Sunday, April 15, 2007


Over the Easter weekend we stayed at a bed & breakfast in Dulverton, within the Exmoor national park. Exmoor spans two shires, Devon and Somerset. Don't feel bad if you have never heard of these places, as neither has your average punter in London.

This is a photo from our bedroom window. For those of you familiar with the board game 'settlers of catan', you will understand why I felt like I had a monolpoly on wool production and required a 2:1 sheep port.

First off we visited the Exmoor Pony Centre. This breed of ponies live wild on the moors of the national park, and are very rare. Unfortunately though this doesn't stop them from being rounded up and culled for dog food and so the pony centre buys as many ponies as it can to foster them out and save them from being tinned.

On a brighter note, the Exmoor pony is similar to a high maintenance girlfriend. Basically you need to groom it and pay it lots of attention before it feels comfortable with you riding it.

The next day, we went for a long trek (16 miles) from our B&B to a place called Tarr Steps. We had to traverse many open fields along the moors which didnt really match up with our map...or our compass! So we were quite relieved to stumble along a local farm house at one point when we were hopelessly lost.

The farmhouse had a sign out the front welcoming visitors and declaring that 'Baking is our speciality'. This was a terrible shame for the JeTZ as it was Passover and hence we were unable to partake of the delcious scones on offer.

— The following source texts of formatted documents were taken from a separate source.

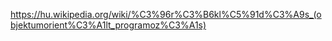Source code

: https://hu.wikipedia.org/wiki/%C3%96r%C3%B6kl%C5%91d%C3%A9s_(objektumorient%C3%A1lt_programoz%C3%A1s)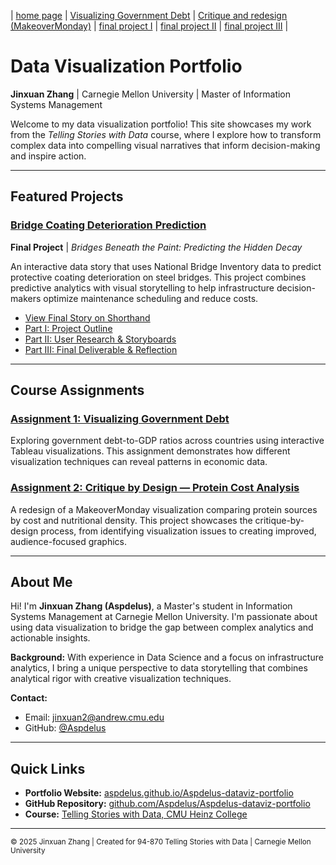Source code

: | [home page](https://aspdelus.github.io/Aspdelus-dataviz-portfolio/) | [Visualizing Government Debt](dataviz-examples) | [Critique and redesign (MakeoverMonday)](protein-viz) | [final project I](final-project-part-one) | [final project II](final-project-part-two) | [final project III](final-project-part-three) |

# Data Visualization Portfolio
**Jinxuan Zhang** | Carnegie Mellon University | Master of Information Systems Management

Welcome to my data visualization portfolio! This site showcases my work from the *Telling Stories with Data* course, where I explore how to transform complex data into compelling visual narratives that inform decision-making and inspire action.

---

## Featured Projects

### [Bridge Coating Deterioration Prediction](final-project-part-three.md)
**Final Project** | *Bridges Beneath the Paint: Predicting the Hidden Decay*

An interactive data story that uses National Bridge Inventory data to predict protective coating deterioration on steel bridges. This project combines predictive analytics with visual storytelling to help infrastructure decision-makers optimize maintenance scheduling and reduce costs.

- [View Final Story on Shorthand](https://app.shorthand.com/organisations/JSrgFWI7zn/stories/yvXnS0rSHU)
- [Part I: Project Outline](final-project-part-one.md)
- [Part II: User Research & Storyboards](final-project-part-two.md)
- [Part III: Final Deliverable & Reflection](final-project-part-three.md)

---

## Course Assignments

### [Assignment 1: Visualizing Government Debt](dataviz-examples.md)
Exploring government debt-to-GDP ratios across countries using interactive Tableau visualizations. This assignment demonstrates how different visualization techniques can reveal patterns in economic data.

### [Assignment 2: Critique by Design — Protein Cost Analysis](protein-viz.md)
A redesign of a MakeoverMonday visualization comparing protein sources by cost and nutritional density. This project showcases the critique-by-design process, from identifying visualization issues to creating improved, audience-focused graphics.

---

## About Me

Hi! I'm **Jinxuan Zhang (Aspdelus)**, a Master's student in Information Systems Management at Carnegie Mellon University. I'm passionate about using data visualization to bridge the gap between complex analytics and actionable insights.

**Background:** With experience in Data Science and a focus on infrastructure analytics, I bring a unique perspective to data storytelling that combines analytical rigor with creative visualization techniques.

**Contact:**
- Email: jinxuan2@andrew.cmu.edu
- GitHub: [@Aspdelus](https://github.com/Aspdelus)

---

## Quick Links

- **Portfolio Website:** [aspdelus.github.io/Aspdelus-dataviz-portfolio](https://aspdelus.github.io/Aspdelus-dataviz-portfolio/)
- **GitHub Repository:** [github.com/Aspdelus/Aspdelus-dataviz-portfolio](https://github.com/Aspdelus/Aspdelus-dataviz-portfolio/)
- **Course:** [Telling Stories with Data, CMU Heinz College](https://www.heinz.cmu.edu/)

---

<sub>© 2025 Jinxuan Zhang | Created for 94-870 Telling Stories with Data | Carnegie Mellon University</sub>
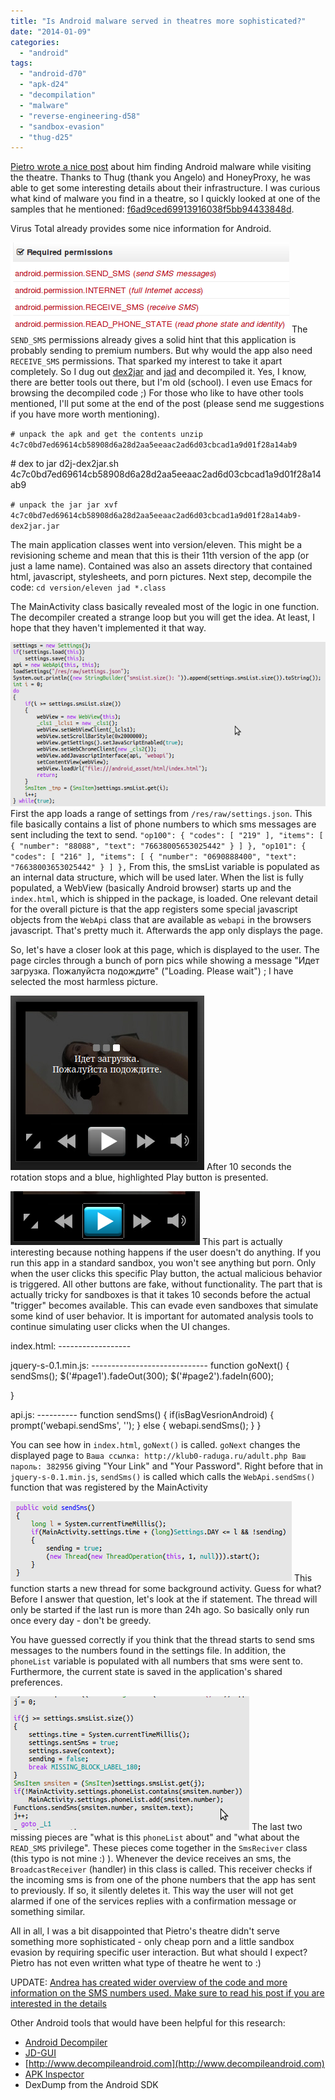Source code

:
 ```yaml
---
title: "Is Android malware served in theatres more sophisticated?"
date: "2014-01-09"
categories: 
  - "android"
tags: 
  - "android-d70"
  - "apk-d24"
  - "decompilation"
  - "malware"
  - "reverse-engineering-d58"
  - "sandbox-evasion"
  - "thug-d25"
---
```


[Pietro wrote a nice post](/node/1080) about him finding Android malware while visiting the theatre. Thanks to Thug (thank you Angelo) and HoneyProxy, he was able to get some interesting details about their infrastructure. I was curious what kind of malware you find in a theatre, so I quickly looked at one of the samples that he mentioned: [f6ad9ced69913916038f5bb94433848d](https://www.virustotal.com/it/file/4c7c0bd7ed69614cb58908d6a28d2aa5eeaac2ad6d03cbcad1a9d01f28a14ab9/analysis/).

Virus Total already provides some nice information for Android.

![](images/drupal_image_1082.png) The `SEND_SMS` permissions already gives a solid hint that this application is probably sending to premium numbers. But why would the app also need `RECEIVE_SMS` permissions. That sparked my interest to take it apart completely. So I dug out [dex2jar](http://code.google.com/p/dex2jar/) and [jad](http://varaneckas.com/jad/) and decompiled it. Yes, I know, there are better tools out there, but I'm old (school). I even use Emacs for browsing the decompiled code ;) For those who like to have other tools mentioned, I'll put some at the end of the post (please send me suggestions if you have more worth mentioning).

`# unpack the apk and get the contents unzip 4c7c0bd7ed69614cb58908d6a28d2aa5eeaac2ad6d03cbcad1a9d01f28a14ab9`

\# dex to jar d2j-dex2jar.sh 4c7c0bd7ed69614cb58908d6a28d2aa5eeaac2ad6d03cbcad1a9d01f28a14ab9

`# unpack the jar jar xvf 4c7c0bd7ed69614cb58908d6a28d2aa5eeaac2ad6d03cbcad1a9d01f28a14ab9-dex2jar.jar`

The main application classes went into version/eleven. This might be a revisioning scheme and mean that this is their 11th version of the app (or just a lame name). Contained was also an assets directory that contained html, javascript, stylesheets, and porn pictures. Next step, decompile the code: `cd version/eleven jad *.class`

The MainActivity class basically revealed most of the logic in one function. The decompiler created a strange loop but you will get the idea. At least, I hope that they haven't implemented it that way.

![](images/drupal_image_1083.png) First the app loads a range of settings from `/res/raw/settings.json`. This file basically contains a list of phone numbers to which sms messages are sent including the text to send. ` "op100": { "codes": [ "219" ], "items": [ { "number": "88088", "text": "76638005653025442" } ] }, "op101": { "codes": [ "216" ], "items": [ { "number": "0690888400", "text": "76638003653025442" } ] }, ` From this, the smsList variable is populated as an internal data structure, which will be used later. When the list is fully populated, a WebView (basically Android browser) starts up and the `index.html`, which is shipped in the package, is loaded. One relevant detail for the overall picture is that the app registers some special javascript objects from the `WebApi` class that are available as `webapi` in the browsers javascript. That's pretty much it. Afterwards the app only displays the page.

So, let's have a closer look at this page, which is displayed to the user. The page circles through a bunch of porn pics while showing a message "Идет загрузка. Пожалуйста подождите" ("Loading. Please wait") ; I have selected the most harmless picture.

![](images/drupal_image_1084.png) After 10 seconds the rotation stops and a blue, highlighted Play button is presented.

![](images/drupal_image_1085.png) This part is actually interesting because nothing happens if the user doesn't do anything. If you run this app in a standard sandbox, you won't see anything but porn. Only when the user clicks this specific Play button, the actual malicious behavior is triggered. All other buttons are fake, without functionality. The part that is actually tricky for sandboxes is that it takes 10 seconds before the actual "trigger" becomes available. This can evade even sandboxes that simulate some kind of user behavior. It is important for automated analysis tools to continue simulating user clicks when the UI changes.

index.html: ------------------

jquery-s-0.1.min.js: ----------------------------- function goNext() { sendSms(); $('#page1').fadeOut(300); $('#page2').fadeIn(600);

}

api.js: ---------- function sendSms() { if(isBagVesrionAndroid) { prompt('webapi.sendSms', ''); } else { webapi.sendSms(); } }

You can see how in `index.html`, `goNext()` is called. `goNext` changes the displayed page to `Ваша ссылка: http://klub0-raduga.ru/adult.php Ваш пароль: 382956` giving "Your Link" and "Your Password". Right before that in `jquery-s-0.1.min.js`, `sendSms()` is called which calls the `WebApi.sendSms()` function that was registered by the MainActivity

![](images/drupal_image_1086.png) This function starts a new thread for some background activity. Guess for what? Before I answer that question, let's look at the if statement. The thread will only be started if the last run is more than 24h ago. So basically only run once every day - don't be greedy.

You have guessed correctly if you think that the thread starts to send sms messages to the numbers found in the settings file. In addition, the `phoneList` variable is populated with all numbers that sms were sent to. Furthermore, the current state is saved in the application's shared preferences.

![](images/drupal_image_1087.png) The last two missing pieces are "what is this `phoneList` about" and "what about the `READ_SMS` privilege". These pieces come together in the `SmsReciver` class (this typo is not mine :) ). Whenever the device receives an sms, the `BroadcastReceiver` (handler) in this class is called. This receiver checks if the incoming sms is from one of the phone numbers that the app has sent to previously. If so, it silently deletes it. This way the user will not get alarmed if one of the services replies with a confirmation message or something similar.

All in all, I was a bit disappointed that Pietro's theatre didn't serve something more sophisticated - only cheap porn and a little sandbox evasion by requiring specific user interaction. But what should I expect? Pietro has not even written what type of theatre he went to :)

UPDATE: [Andrea has created wider overview of the code and more information on the SMS numbers used. Make sure to read his post if you are interested in the details](https://www.honeynet.org/node/1104)

Other Android tools that would have been helpful for this research:

- [Android Decompiler](http://www.android-decompiler.com)
- [JD-GUI](http://jd.benow.ca/)
- [http://www.decompileandroid.com](http://www.decompileandroid.com)
- [APK Inspector](https://www.honeynet.org/project/APKinspector)
- DexDump from the Android SDK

It was difficult to explain to the local farmer running the tea-house that we couldn't eat leavened bread at this time due to our celebration of the Exodus from Egypt. As you can see, he had a bit of trouble trying to pronouce the hebrew word for Passover: Pesach.

TZ also managed to irk him so when she pointed to a dead sheep and asked if it was ok. It was a bit of a tumbleweed moment really...

To be honest, he didn't take it too well and asked us to wait outside the farm house.

We began to feel a bit (more) uncomfortable when we noticed the on-site butcher shop. When we read the sign in the window 'Home-killed meat' we decided to make a run for it.

On the way home, we drove through many country villages relishing all sorts of lovely bakeries and patisseries. But we had learnt our lesson...

Instead of going inside to find out what unleavened options might have been available, we had a new plan: We pulled over, popped open the boot, pulled out a box of matzo and in full view of the public, pretended that there was nothing we'd rather eat than matzo and chocolate spread.